*Kurze Aufgabe:* Schreib den Text über die Boysen-Gruppe von „Nagold Den zweiten“ bis hinunter zu „geht, entsprechend angepasst.“ noch einmal ab und aktualisiere ihn dabei: Statt „Mercedes-AMG“ soll dort „Audi“ stehen.

Boysen-Chef Rolf Geisel legt eine echte Expansionsbilanz vor (Archivbild) Foto: Metzler

Ungarn Aktuell noch im Bau ist das neue Werk im ungarischen Nyíregyháza, in dem Boysen ab Ende dieses Jahres erstmals keine Abgastechnik, sondern ausschließlich Batteriegehäuse für die E-Fahrzeuge der neuen Klasse von BMW produzieren wird. Für Geisel steht das bislang größte Auslandswerk sinnbildlich „für den ersten entscheidenden Meilenstein auf unserem Transformationsweg“.

Nagold Den zweiten Meilenstein setzt die Boysen-Gruppe in Nagold, wo seit Ende 2023 das zweite reine Batteriegehäuse-Werk – in diesem Fall für Mercedes-AMG – entsteht. Auch hier sollen bereits ab dem kommenden Dezember die ersten Gehäuse gefertigt werden. „Dieser Auftrag ist für uns von großer Bedeutung, weil wir mit dem neuen Produktionswerk in Nagold gleichzeitig einen wichtigen Beitrag zur langfristigen Arbeitsplatzsicherung an unseren heimischen Fertigungsstandorten im Landkreis Calw leisten“, so Geisel.

Simmersfeld Aufgrund der Fortschritte im Batteriegeschäft wurden die Planungen für das neue BAK Entwicklungszentrum in Simmersfeld, das im kommenden April in Betrieb geht, entsprechend angepasst.

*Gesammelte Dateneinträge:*
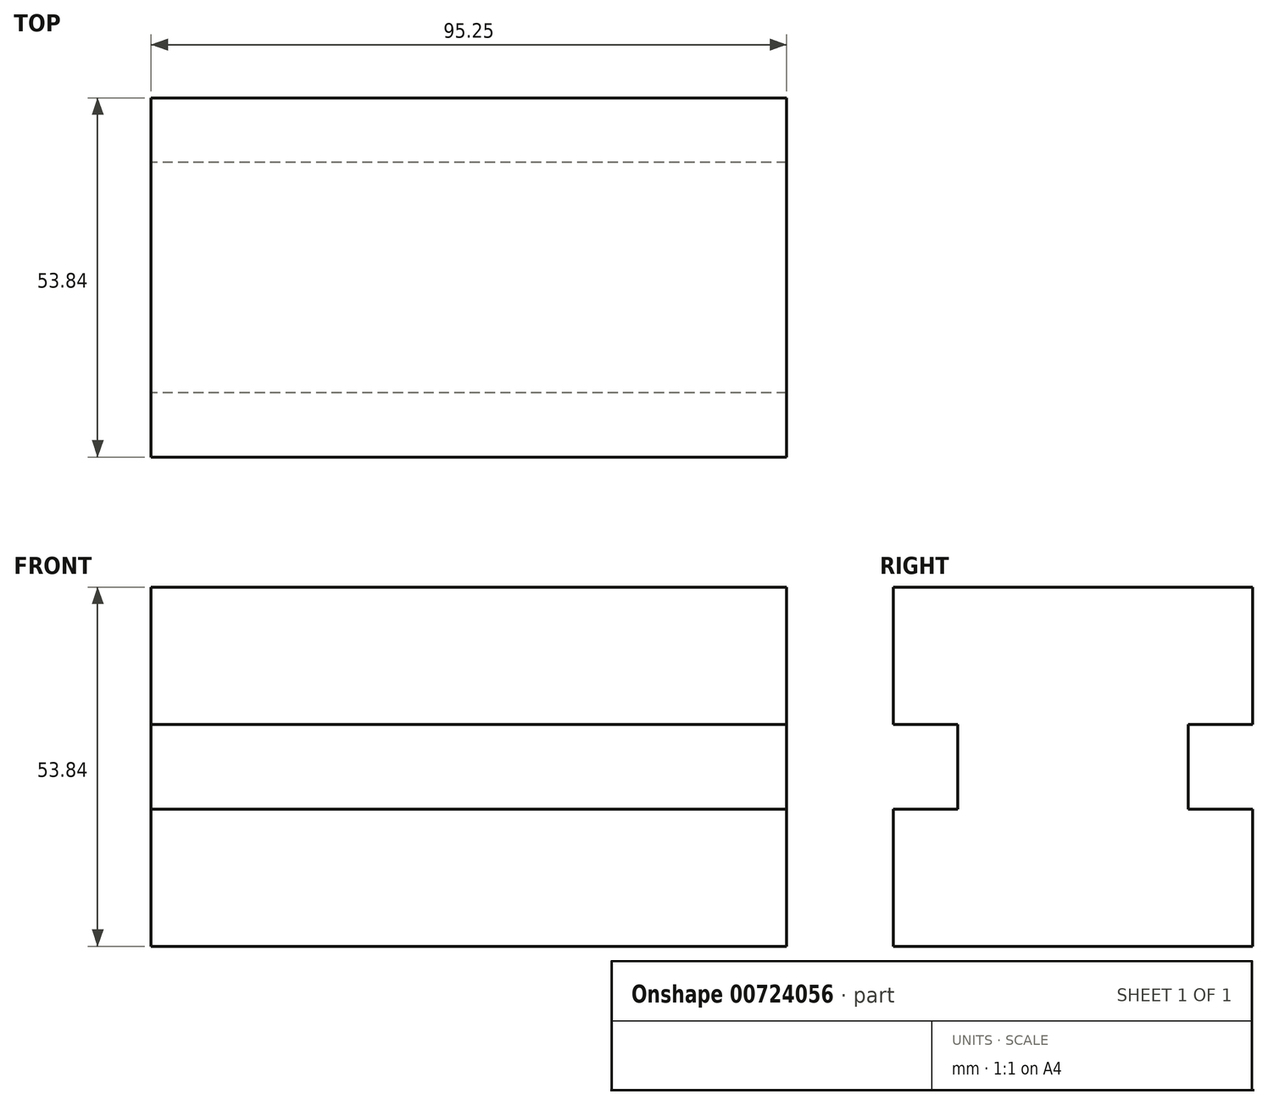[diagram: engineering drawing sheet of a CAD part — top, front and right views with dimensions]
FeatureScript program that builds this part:
annotation { "Feature Type Name" : "Feature", "Feature Type Description" : "" }
export const myFeature = defineFeature(function(context is Context, id is Id, definition is map)
    precondition{}
    {
        {
            var Q0;
            Q0=qCreatedBy(makeId("Right.planeOp"),FACE);
            var sketch = newSketch(context, id + "F0", { "sketchPlane" : qUnion([Q0])});
            skLineSegment(sketch, "E0.bottom", {"start": v(26.92, 26.92) * mm, "end": v(-26.92, 26.92) * mm});
            skLineSegment(sketch, "E0.top", {"start": v(26.92, -26.92) * mm, "end": v(-26.92, -26.92) * mm});
            skLineSegment(sketch, "E0.left", {"start": v(26.92, 26.92) * mm, "end": v(26.92, 6.35) * mm});
            skPoint(sketch, "E0.middle", {"position": v(0, 0) * mm});
            skLineSegment(sketch, "E1.bottom", {"start": v(-26.92, 6.35) * mm, "end": v(-17.27, 6.35) * mm});
            skLineSegment(sketch, "E1.top", {"start": v(-26.92, -6.35) * mm, "end": v(-17.27, -6.35) * mm});
            skLineSegment(sketch, "E1.right", {"start": v(-17.27, 6.35) * mm, "end": v(-17.27, -6.35) * mm});
            skLineSegment(sketch, "E2.trimOffspring", {"start": v(-26.92, -6.35) * mm, "end": v(-26.92, -26.92) * mm});
            skLineSegment(sketch, "E3", {"start": v(-26.92, 26.92) * mm, "end": v(-26.92, 6.35) * mm});
            skLineSegment(sketch, "E4", {"start": v(0, 31.3) * mm, "end": v(0, -30.46) * mm, "construction": true});
            skLineSegment(sketch, "E5.MirrorCS", {"start": v(26.92, 6.35) * mm, "end": v(17.27, 6.35) * mm});
            skLineSegment(sketch, "E6.MirrorCS", {"start": v(17.27, 6.35) * mm, "end": v(17.27, -6.35) * mm});
            skLineSegment(sketch, "E7.MirrorCS", {"start": v(26.92, -6.35) * mm, "end": v(17.27, -6.35) * mm});
            skLineSegment(sketch, "E8.trimOffspring", {"start": v(26.92, -6.35) * mm, "end": v(26.92, -26.92) * mm});
            skSolve(sketch);
        }
        {
            var Q0;
            Q0=makeQuery(id+"F0.imprint","IMPRINT",FACE,{"disambiguationData":[TD([[makeQuery(id+"F0.imprint","IMPRINT",EDGE,{"derivedFrom":sQuery(id+"F0.wireOp",EDGE,"E0.bottom")}),1.0]])]});
            extrude(context, id + "F1", {"entities" : qUnion([Q0]), "depth" : 95.25 * mm, "offsetDistance" : 25.4 * mm});
        }
    });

*Lösung der Aufgabe:*
Nagold Den zweiten Meilenstein setzt die Boysen-Gruppe in Nagold, wo seit Ende 2023 das zweite reine Batteriegehäuse-Werk – in diesem Fall für Audi – entsteht. Auch hier sollen bereits ab dem kommenden Dezember die ersten Gehäuse gefertigt werden. „Dieser Auftrag ist für uns von großer Bedeutung, weil wir mit dem neuen Produktionswerk in Nagold gleichzeitig einen wichtigen Beitrag zur langfristigen Arbeitsplatzsicherung an unseren heimischen Fertigungsstandorten im Landkreis Calw leisten“, so Geisel.

Simmersfeld Aufgrund der Fortschritte im Batteriegeschäft wurden die Planungen für das neue BAK Entwicklungszentrum in Simmersfeld, das im kommenden April in Betrieb geht, entsprechend angepasst.